- SOURCE TEXT:

▽

We ought to confess our sins and live as those who are ever mindful of the coming judgment. As Jerome said, “Whether we eat or drink, or whatever other action or employment we are engaged in, we should listen for that solemn voice of conscience to sound in our ears! … As often as we think of the Day of Judgment, our hearts should quake!… As we indulge in any of the pleasures of the present life, anticipation of the coming judgment should cause us to be resolved to live in such a way that the solemn realities of future judgment may never be banished from our recollection.”

So we see the promise of the day, and now—

B.	The People of the Day. “…all the arrogant and all evildoers…” 

The judgment Malachi speaks of in his prophecy has dual effects. The Day of Judgment is a dreadful day for those in rebellion against the Lord. The Day of Judgment will be a liberating day for those in relationship to the Lord, vv. 2-3 

It will be a hot day for haughty people. “…all the arrogant and evildoers…” Who are these Haughty People?

Keep in mind what Malachi has been doing throughout this prophecy. He has been calling pretenders, deceivers, and hypocrites into account. Mere profession of religion will not dupe God. God is spirit, and those who worship Him must worship in spirit and in truth! 
God knows when you’re just playing church! Going through the motions of spirituality will never pass muster in the day of the Lord. 

We’ve looked at the promise of the day, the people of the day, and now—

C.	The Purpose of the Day. 

Malachi’s description here identifies the horrors of judgment. How can we grasp the scene of the divine wrath that has been stored up due to the breaching of His holiness over and over? We lack the language to adequately describe such horror! So the words used by Malachi, picture the severity of such a day in language that makes the best sense to his hearers. These people understood what it was like to live in drought and scorching heat. The sun would burn with such intensity in the barren lands that the stubble of the fields would begin to flame up. Driven by winds the fires would rage across the land uncontrollably.

And so we read the arrogant, the prideful, the haughty “…will be stubble (or “chaff”)…” God will “…set them ablaze…” and He will “…leave them neither root nor branch…”

(1) "Burning like a furnace"

Furnaces were used to heat ore and metal to burn away all the impurities. That which was not genuine gold or silver was burned away by the intensity. So, too, those who are mere pretenders will burn in God's judgment.

(2) "And all the arrogant and every evildoer will be stubble (or chaff)"

What happens to "chaff" in the flame? Chaff refers to the husks of grain that were separated from the grain. Because they were so dry they flamed quickly into destruction. The word “arrogant” alludes to the previous section, 3:13-15, where Malachi reproves those who spoke arrogantly against God. The issue of ongoing sin is found in "every evildoer," the ones who pursue their own desires contrary to God's law.

(3) "And the day that is coming will set them ablaze," says the Lord of hosts, "so that it will leave them neither root nor branch."

△

- EXTRACTED ENTRIES:
▽

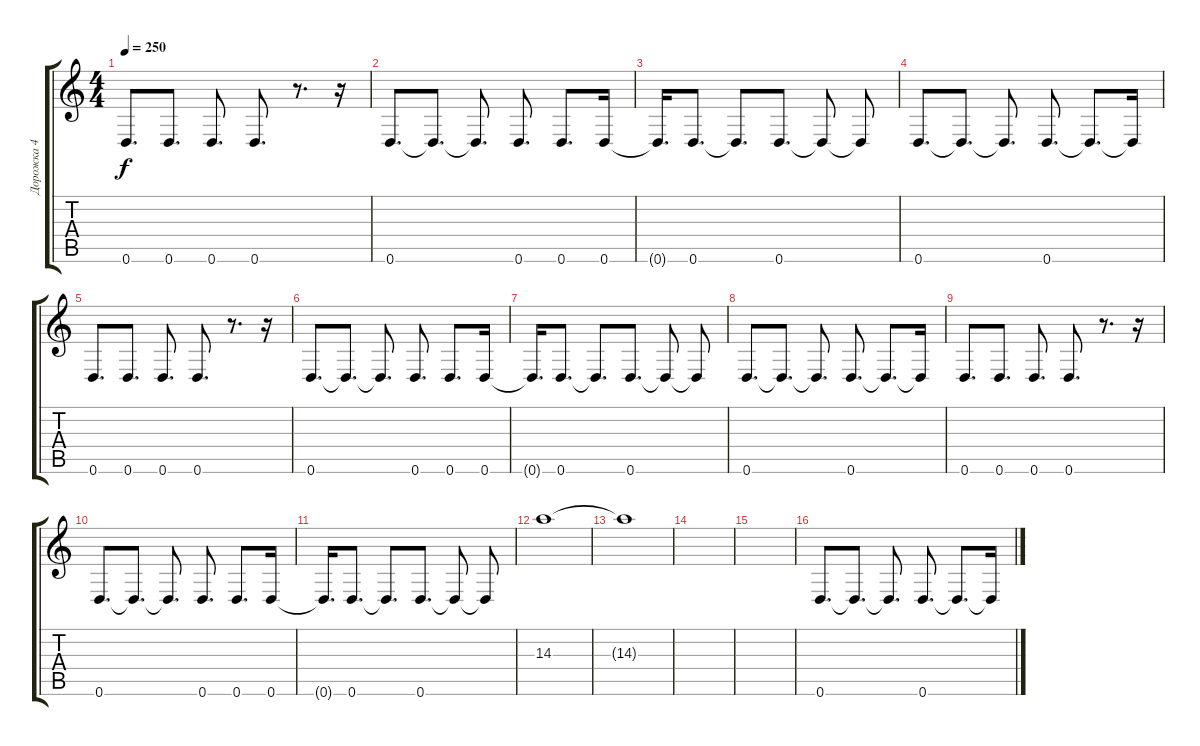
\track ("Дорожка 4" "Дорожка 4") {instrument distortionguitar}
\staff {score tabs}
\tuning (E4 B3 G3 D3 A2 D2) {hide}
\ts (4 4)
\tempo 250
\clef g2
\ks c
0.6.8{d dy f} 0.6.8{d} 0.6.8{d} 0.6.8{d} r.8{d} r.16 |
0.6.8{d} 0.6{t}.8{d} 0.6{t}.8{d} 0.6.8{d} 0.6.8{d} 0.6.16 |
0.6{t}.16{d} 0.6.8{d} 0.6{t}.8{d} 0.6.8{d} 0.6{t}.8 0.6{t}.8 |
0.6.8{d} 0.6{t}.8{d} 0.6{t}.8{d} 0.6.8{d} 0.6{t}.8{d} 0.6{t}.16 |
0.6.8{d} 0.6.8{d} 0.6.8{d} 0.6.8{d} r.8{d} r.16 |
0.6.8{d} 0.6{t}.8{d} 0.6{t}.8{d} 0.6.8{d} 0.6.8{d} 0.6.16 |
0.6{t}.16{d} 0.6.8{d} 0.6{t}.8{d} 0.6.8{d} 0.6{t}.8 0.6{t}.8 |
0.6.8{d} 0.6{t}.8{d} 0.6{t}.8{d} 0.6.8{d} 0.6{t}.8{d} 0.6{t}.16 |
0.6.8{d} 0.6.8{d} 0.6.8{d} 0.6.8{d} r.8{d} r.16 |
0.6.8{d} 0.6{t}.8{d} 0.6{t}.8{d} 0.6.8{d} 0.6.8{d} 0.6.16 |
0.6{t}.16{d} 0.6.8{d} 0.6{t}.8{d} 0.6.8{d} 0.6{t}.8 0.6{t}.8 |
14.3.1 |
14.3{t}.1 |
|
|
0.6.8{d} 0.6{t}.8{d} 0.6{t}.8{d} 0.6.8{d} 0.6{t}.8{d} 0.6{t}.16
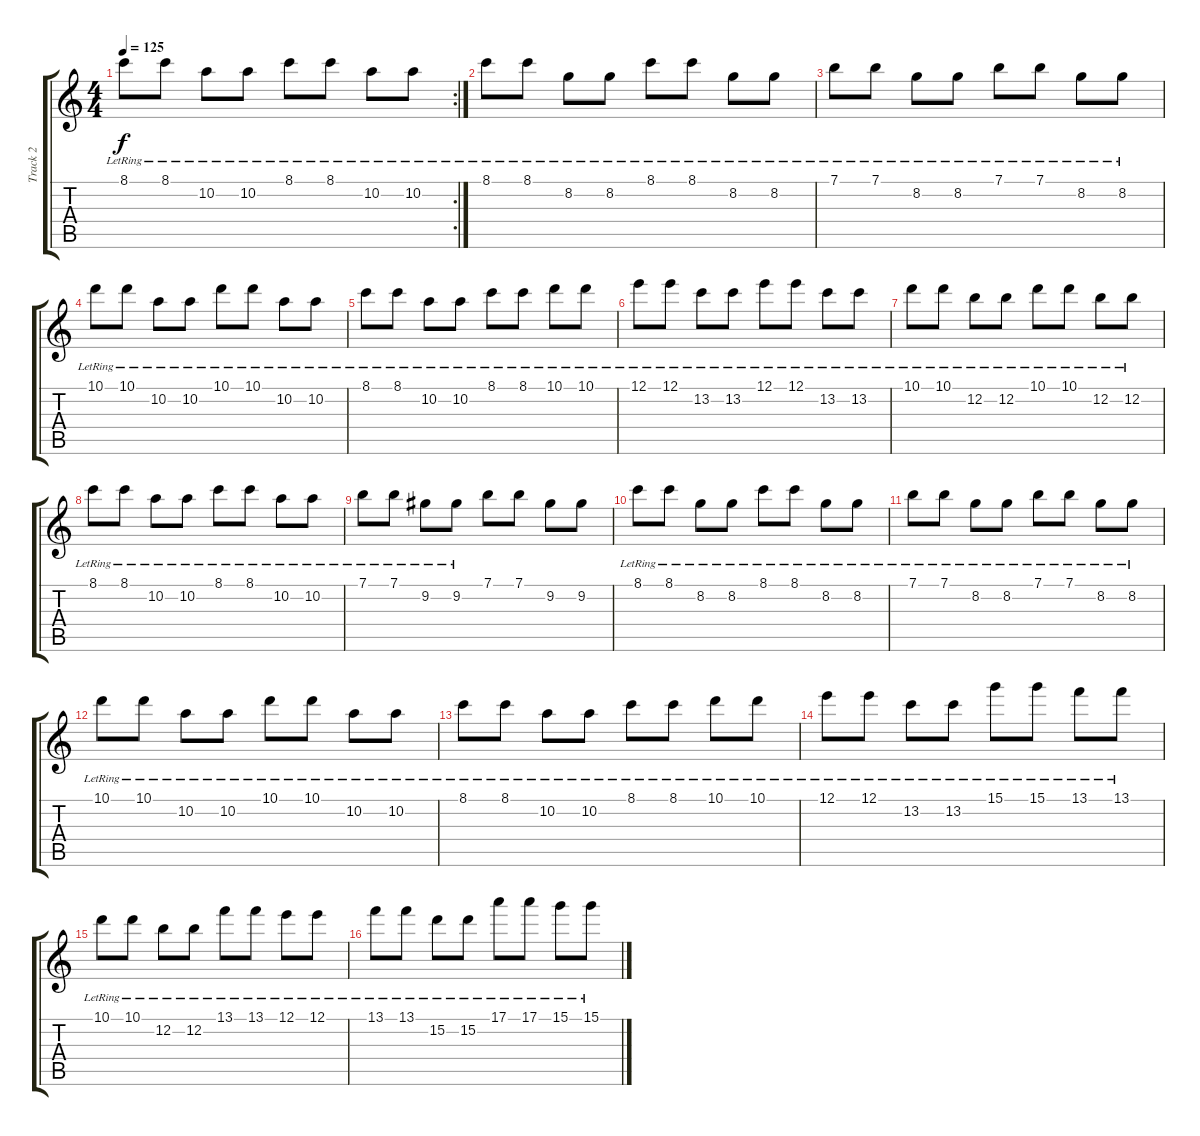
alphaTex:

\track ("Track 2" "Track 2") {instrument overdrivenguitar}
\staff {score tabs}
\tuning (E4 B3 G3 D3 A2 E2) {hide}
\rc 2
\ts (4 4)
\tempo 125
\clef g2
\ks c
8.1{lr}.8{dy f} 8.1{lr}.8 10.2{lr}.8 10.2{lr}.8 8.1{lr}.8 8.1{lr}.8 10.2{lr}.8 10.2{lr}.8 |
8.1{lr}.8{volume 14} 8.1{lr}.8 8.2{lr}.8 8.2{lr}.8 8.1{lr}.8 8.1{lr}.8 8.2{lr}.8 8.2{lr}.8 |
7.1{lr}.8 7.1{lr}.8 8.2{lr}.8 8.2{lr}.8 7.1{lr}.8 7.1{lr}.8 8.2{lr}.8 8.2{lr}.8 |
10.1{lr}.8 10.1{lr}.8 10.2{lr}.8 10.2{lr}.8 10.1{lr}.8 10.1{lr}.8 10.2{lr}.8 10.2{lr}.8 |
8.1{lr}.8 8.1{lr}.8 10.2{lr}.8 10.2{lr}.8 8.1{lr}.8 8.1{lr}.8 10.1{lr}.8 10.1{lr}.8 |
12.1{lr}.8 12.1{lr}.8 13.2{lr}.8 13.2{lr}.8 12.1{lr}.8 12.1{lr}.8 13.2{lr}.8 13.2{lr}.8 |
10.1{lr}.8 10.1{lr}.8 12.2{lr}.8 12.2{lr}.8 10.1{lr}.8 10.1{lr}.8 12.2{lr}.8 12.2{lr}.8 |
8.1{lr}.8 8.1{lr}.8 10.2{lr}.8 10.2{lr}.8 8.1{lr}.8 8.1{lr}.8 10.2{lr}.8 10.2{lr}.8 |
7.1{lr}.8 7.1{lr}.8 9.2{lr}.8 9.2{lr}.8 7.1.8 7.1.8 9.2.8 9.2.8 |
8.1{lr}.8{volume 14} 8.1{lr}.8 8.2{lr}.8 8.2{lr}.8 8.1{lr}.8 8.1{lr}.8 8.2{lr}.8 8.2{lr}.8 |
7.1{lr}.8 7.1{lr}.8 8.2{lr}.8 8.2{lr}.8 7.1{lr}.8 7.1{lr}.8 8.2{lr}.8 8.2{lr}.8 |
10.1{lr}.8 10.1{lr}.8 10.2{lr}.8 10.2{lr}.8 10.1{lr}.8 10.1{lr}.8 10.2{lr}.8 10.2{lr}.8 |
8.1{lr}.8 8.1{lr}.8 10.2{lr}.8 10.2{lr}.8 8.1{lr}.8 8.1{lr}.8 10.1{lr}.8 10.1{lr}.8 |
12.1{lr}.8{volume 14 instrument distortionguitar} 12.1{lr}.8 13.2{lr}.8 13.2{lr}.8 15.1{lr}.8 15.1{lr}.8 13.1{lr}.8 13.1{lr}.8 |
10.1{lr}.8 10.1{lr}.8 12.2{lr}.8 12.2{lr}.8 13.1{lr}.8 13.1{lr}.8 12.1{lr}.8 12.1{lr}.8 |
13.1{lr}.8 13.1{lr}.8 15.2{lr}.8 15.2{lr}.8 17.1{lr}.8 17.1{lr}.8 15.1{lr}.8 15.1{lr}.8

△

- DIRECTIVES:
**a)** Rewrite the passage on the Day of Judgment from "So we see the" to "and in truth!", swapping "hypocrites" for "impostors".
**b)** Answer these questions from the passage on the Day of Judgment:
(i) Who is quoted as saying we should listen for the solemn voice of conscience?
(ii) What were furnaces used for?
(iii) Which earlier section does the word "arrogant" allude to?

- TASK RESULTS:
**a)**
So we see the promise of the day, and now—

B.	The People of the Day. “…all the arrogant and all evildoers…” 

The judgment Malachi speaks of in his prophecy has dual effects. The Day of Judgment is a dreadful day for those in rebellion against the Lord. The Day of Judgment will be a liberating day for those in relationship to the Lord, vv. 2-3 

It will be a hot day for haughty people. “…all the arrogant and evildoers…” Who are these Haughty People?

Keep in mind what Malachi has been doing throughout this prophecy. He has been calling pretenders, deceivers, and impostors into account. Mere profession of religion will not dupe God. God is spirit, and those who worship Him must worship in spirit and in truth!

**b)**
(i) Jerome
(ii) To heat ore and metal to burn away all the impurities
(iii) 3:13-15